- MATERIAL
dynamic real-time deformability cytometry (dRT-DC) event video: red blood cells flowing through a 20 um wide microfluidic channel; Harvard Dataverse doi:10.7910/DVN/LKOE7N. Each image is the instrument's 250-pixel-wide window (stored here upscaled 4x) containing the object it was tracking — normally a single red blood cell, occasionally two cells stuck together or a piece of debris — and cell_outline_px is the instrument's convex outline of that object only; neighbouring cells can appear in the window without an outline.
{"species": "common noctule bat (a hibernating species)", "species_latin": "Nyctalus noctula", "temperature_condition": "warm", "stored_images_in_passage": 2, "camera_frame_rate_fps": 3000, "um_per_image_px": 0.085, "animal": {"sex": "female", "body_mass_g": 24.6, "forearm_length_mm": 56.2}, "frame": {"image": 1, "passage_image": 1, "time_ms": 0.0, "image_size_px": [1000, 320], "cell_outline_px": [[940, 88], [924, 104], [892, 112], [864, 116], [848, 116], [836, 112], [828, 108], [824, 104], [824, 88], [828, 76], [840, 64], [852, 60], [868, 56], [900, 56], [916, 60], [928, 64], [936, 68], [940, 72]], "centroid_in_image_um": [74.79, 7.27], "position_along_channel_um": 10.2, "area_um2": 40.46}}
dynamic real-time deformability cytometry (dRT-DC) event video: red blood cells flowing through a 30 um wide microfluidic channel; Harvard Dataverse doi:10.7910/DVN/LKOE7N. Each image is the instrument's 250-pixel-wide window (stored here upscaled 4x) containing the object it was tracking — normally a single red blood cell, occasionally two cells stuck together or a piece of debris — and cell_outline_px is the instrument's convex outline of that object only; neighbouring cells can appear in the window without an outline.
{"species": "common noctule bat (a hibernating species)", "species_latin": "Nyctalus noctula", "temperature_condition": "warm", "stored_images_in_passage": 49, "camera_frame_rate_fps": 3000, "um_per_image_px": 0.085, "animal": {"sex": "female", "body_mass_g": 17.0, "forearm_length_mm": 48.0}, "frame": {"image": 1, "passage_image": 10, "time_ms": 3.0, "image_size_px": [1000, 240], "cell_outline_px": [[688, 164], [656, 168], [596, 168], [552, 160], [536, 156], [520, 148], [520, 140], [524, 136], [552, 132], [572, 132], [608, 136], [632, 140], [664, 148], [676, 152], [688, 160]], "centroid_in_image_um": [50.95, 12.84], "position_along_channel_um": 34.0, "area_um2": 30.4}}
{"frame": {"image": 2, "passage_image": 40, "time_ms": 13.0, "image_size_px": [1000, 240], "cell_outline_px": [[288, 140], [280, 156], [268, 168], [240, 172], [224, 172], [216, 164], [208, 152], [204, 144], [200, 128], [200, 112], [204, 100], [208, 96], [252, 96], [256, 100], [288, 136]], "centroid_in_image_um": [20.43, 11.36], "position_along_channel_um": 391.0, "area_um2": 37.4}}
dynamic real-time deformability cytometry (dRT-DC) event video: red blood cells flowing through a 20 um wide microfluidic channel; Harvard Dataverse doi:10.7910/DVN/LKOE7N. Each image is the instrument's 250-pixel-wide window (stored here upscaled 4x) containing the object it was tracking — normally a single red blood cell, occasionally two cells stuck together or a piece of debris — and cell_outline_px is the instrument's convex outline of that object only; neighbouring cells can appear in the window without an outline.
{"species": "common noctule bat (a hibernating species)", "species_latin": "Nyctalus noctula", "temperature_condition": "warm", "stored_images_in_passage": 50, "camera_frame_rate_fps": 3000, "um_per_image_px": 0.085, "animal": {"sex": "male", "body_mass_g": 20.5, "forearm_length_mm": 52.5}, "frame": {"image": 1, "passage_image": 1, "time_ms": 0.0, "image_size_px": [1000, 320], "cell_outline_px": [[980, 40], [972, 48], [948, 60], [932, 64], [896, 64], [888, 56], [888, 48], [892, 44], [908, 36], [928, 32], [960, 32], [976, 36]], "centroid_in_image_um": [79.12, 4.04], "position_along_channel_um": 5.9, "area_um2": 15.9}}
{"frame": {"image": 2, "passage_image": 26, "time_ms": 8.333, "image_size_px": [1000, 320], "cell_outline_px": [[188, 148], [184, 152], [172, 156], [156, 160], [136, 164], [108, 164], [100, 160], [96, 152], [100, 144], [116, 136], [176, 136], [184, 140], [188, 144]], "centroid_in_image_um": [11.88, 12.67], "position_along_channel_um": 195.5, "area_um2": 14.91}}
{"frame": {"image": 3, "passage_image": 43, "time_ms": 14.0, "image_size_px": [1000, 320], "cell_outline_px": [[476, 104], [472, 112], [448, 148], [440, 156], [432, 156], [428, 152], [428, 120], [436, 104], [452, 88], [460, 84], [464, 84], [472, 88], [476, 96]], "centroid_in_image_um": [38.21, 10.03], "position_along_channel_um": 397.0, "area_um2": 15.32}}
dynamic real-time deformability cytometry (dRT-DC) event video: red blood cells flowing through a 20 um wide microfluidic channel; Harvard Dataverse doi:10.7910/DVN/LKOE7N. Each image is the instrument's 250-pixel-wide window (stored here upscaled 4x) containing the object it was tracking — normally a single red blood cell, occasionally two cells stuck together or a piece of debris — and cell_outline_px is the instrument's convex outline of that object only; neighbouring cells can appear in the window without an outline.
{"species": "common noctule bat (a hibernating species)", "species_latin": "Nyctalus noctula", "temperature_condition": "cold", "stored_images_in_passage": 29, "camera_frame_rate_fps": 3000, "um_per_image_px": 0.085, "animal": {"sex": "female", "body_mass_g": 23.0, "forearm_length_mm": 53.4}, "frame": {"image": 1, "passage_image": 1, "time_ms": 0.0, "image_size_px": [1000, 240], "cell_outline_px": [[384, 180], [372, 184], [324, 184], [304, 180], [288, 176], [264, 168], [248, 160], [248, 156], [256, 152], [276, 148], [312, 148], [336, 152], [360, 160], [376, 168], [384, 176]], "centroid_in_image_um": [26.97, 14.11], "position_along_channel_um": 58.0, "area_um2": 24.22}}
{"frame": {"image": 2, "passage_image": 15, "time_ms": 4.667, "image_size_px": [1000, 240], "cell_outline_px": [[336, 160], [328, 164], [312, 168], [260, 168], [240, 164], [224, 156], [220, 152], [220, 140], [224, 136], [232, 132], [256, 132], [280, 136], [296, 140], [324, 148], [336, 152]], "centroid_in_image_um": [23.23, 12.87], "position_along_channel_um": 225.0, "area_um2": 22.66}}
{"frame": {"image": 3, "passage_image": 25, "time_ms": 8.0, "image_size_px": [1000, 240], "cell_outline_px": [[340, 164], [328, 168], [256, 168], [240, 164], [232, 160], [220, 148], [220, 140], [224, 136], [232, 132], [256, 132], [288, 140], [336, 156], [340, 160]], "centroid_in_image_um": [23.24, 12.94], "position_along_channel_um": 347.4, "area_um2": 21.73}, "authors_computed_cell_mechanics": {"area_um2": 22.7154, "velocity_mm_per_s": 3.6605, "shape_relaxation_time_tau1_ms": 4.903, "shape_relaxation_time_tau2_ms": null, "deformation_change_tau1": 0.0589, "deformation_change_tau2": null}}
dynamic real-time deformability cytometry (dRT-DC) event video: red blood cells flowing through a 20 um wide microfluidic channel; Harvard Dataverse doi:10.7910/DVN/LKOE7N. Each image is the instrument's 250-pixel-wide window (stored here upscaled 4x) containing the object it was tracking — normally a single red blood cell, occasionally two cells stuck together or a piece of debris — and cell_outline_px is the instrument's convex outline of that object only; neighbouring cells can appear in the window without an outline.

- AIM OF THE EXERCISE
Set down all of the data above, word for word.

- EXERCISE RESULT
dynamic real-time deformability cytometry (dRT-DC) event video: red blood cells flowing through a 20 um wide microfluidic channel; Harvard Dataverse doi:10.7910/DVN/LKOE7N. Each image is the instrument's 250-pixel-wide window (stored here upscaled 4x) containing the object it was tracking — normally a single red blood cell, occasionally two cells stuck together or a piece of debris — and cell_outline_px is the instrument's convex outline of that object only; neighbouring cells can appear in the window without an outline.
{"species": "common noctule bat (a hibernating species)", "species_latin": "Nyctalus noctula", "temperature_condition": "warm", "stored_images_in_passage": 2, "camera_frame_rate_fps": 3000, "um_per_image_px": 0.085, "animal": {"sex": "female", "body_mass_g": 24.6, "forearm_length_mm": 56.2}, "frame": {"image": 1, "passage_image": 1, "time_ms": 0.0, "image_size_px": [1000, 320], "cell_outline_px": [[940, 88], [924, 104], [892, 112], [864, 116], [848, 116], [836, 112], [828, 108], [824, 104], [824, 88], [828, 76], [840, 64], [852, 60], [868, 56], [900, 56], [916, 60], [928, 64], [936, 68], [940, 72]], "centroid_in_image_um": [74.79, 7.27], "position_along_channel_um": 10.2, "area_um2": 40.46}}
dynamic real-time deformability cytometry (dRT-DC) event video: red blood cells flowing through a 30 um wide microfluidic channel; Harvard Dataverse doi:10.7910/DVN/LKOE7N. Each image is the instrument's 250-pixel-wide window (stored here upscaled 4x) containing the object it was tracking — normally a single red blood cell, occasionally two cells stuck together or a piece of debris — and cell_outline_px is the instrument's convex outline of that object only; neighbouring cells can appear in the window without an outline.
{"species": "common noctule bat (a hibernating species)", "species_latin": "Nyctalus noctula", "temperature_condition": "warm", "stored_images_in_passage": 49, "camera_frame_rate_fps": 3000, "um_per_image_px": 0.085, "animal": {"sex": "female", "body_mass_g": 17.0, "forearm_length_mm": 48.0}, "frame": {"image": 1, "passage_image": 10, "time_ms": 3.0, "image_size_px": [1000, 240], "cell_outline_px": [[688, 164], [656, 168], [596, 168], [552, 160], [536, 156], [520, 148], [520, 140], [524, 136], [552, 132], [572, 132], [608, 136], [632, 140], [664, 148], [676, 152], [688, 160]], "centroid_in_image_um": [50.95, 12.84], "position_along_channel_um": 34.0, "area_um2": 30.4}}
{"frame": {"image": 2, "passage_image": 40, "time_ms": 13.0, "image_size_px": [1000, 240], "cell_outline_px": [[288, 140], [280, 156], [268, 168], [240, 172], [224, 172], [216, 164], [208, 152], [204, 144], [200, 128], [200, 112], [204, 100], [208, 96], [252, 96], [256, 100], [288, 136]], "centroid_in_image_um": [20.43, 11.36], "position_along_channel_um": 391.0, "area_um2": 37.4}}
dynamic real-time deformability cytometry (dRT-DC) event video: red blood cells flowing through a 20 um wide microfluidic channel; Harvard Dataverse doi:10.7910/DVN/LKOE7N. Each image is the instrument's 250-pixel-wide window (stored here upscaled 4x) containing the object it was tracking — normally a single red blood cell, occasionally two cells stuck together or a piece of debris — and cell_outline_px is the instrument's convex outline of that object only; neighbouring cells can appear in the window without an outline.
{"species": "common noctule bat (a hibernating species)", "species_latin": "Nyctalus noctula", "temperature_condition": "warm", "stored_images_in_passage": 50, "camera_frame_rate_fps": 3000, "um_per_image_px": 0.085, "animal": {"sex": "male", "body_mass_g": 20.5, "forearm_length_mm": 52.5}, "frame": {"image": 1, "passage_image": 1, "time_ms": 0.0, "image_size_px": [1000, 320], "cell_outline_px": [[980, 40], [972, 48], [948, 60], [932, 64], [896, 64], [888, 56], [888, 48], [892, 44], [908, 36], [928, 32], [960, 32], [976, 36]], "centroid_in_image_um": [79.12, 4.04], "position_along_channel_um": 5.9, "area_um2": 15.9}}
{"frame": {"image": 2, "passage_image": 26, "time_ms": 8.333, "image_size_px": [1000, 320], "cell_outline_px": [[188, 148], [184, 152], [172, 156], [156, 160], [136, 164], [108, 164], [100, 160], [96, 152], [100, 144], [116, 136], [176, 136], [184, 140], [188, 144]], "centroid_in_image_um": [11.88, 12.67], "position_along_channel_um": 195.5, "area_um2": 14.91}}
{"frame": {"image": 3, "passage_image": 43, "time_ms": 14.0, "image_size_px": [1000, 320], "cell_outline_px": [[476, 104], [472, 112], [448, 148], [440, 156], [432, 156], [428, 152], [428, 120], [436, 104], [452, 88], [460, 84], [464, 84], [472, 88], [476, 96]], "centroid_in_image_um": [38.21, 10.03], "position_along_channel_um": 397.0, "area_um2": 15.32}}
dynamic real-time deformability cytometry (dRT-DC) event video: red blood cells flowing through a 20 um wide microfluidic channel; Harvard Dataverse doi:10.7910/DVN/LKOE7N. Each image is the instrument's 250-pixel-wide window (stored here upscaled 4x) containing the object it was tracking — normally a single red blood cell, occasionally two cells stuck together or a piece of debris — and cell_outline_px is the instrument's convex outline of that object only; neighbouring cells can appear in the window without an outline.
{"species": "common noctule bat (a hibernating species)", "species_latin": "Nyctalus noctula", "temperature_condition": "cold", "stored_images_in_passage": 29, "camera_frame_rate_fps": 3000, "um_per_image_px": 0.085, "animal": {"sex": "female", "body_mass_g": 23.0, "forearm_length_mm": 53.4}, "frame": {"image": 1, "passage_image": 1, "time_ms": 0.0, "image_size_px": [1000, 240], "cell_outline_px": [[384, 180], [372, 184], [324, 184], [304, 180], [288, 176], [264, 168], [248, 160], [248, 156], [256, 152], [276, 148], [312, 148], [336, 152], [360, 160], [376, 168], [384, 176]], "centroid_in_image_um": [26.97, 14.11], "position_along_channel_um": 58.0, "area_um2": 24.22}}
{"frame": {"image": 2, "passage_image": 15, "time_ms": 4.667, "image_size_px": [1000, 240], "cell_outline_px": [[336, 160], [328, 164], [312, 168], [260, 168], [240, 164], [224, 156], [220, 152], [220, 140], [224, 136], [232, 132], [256, 132], [280, 136], [296, 140], [324, 148], [336, 152]], "centroid_in_image_um": [23.23, 12.87], "position_along_channel_um": 225.0, "area_um2": 22.66}}
{"frame": {"image": 3, "passage_image": 25, "time_ms": 8.0, "image_size_px": [1000, 240], "cell_outline_px": [[340, 164], [328, 168], [256, 168], [240, 164], [232, 160], [220, 148], [220, 140], [224, 136], [232, 132], [256, 132], [288, 140], [336, 156], [340, 160]], "centroid_in_image_um": [23.24, 12.94], "position_along_channel_um": 347.4, "area_um2": 21.73}, "authors_computed_cell_mechanics": {"area_um2": 22.7154, "velocity_mm_per_s": 3.6605, "shape_relaxation_time_tau1_ms": 4.903, "shape_relaxation_time_tau2_ms": null, "deformation_change_tau1": 0.0589, "deformation_change_tau2": null}}
dynamic real-time deformability cytometry (dRT-DC) event video: red blood cells flowing through a 20 um wide microfluidic channel; Harvard Dataverse doi:10.7910/DVN/LKOE7N. Each image is the instrument's 250-pixel-wide window (stored here upscaled 4x) containing the object it was tracking — normally a single red blood cell, occasionally two cells stuck together or a piece of debris — and cell_outline_px is the instrument's convex outline of that object only; neighbouring cells can appear in the window without an outline.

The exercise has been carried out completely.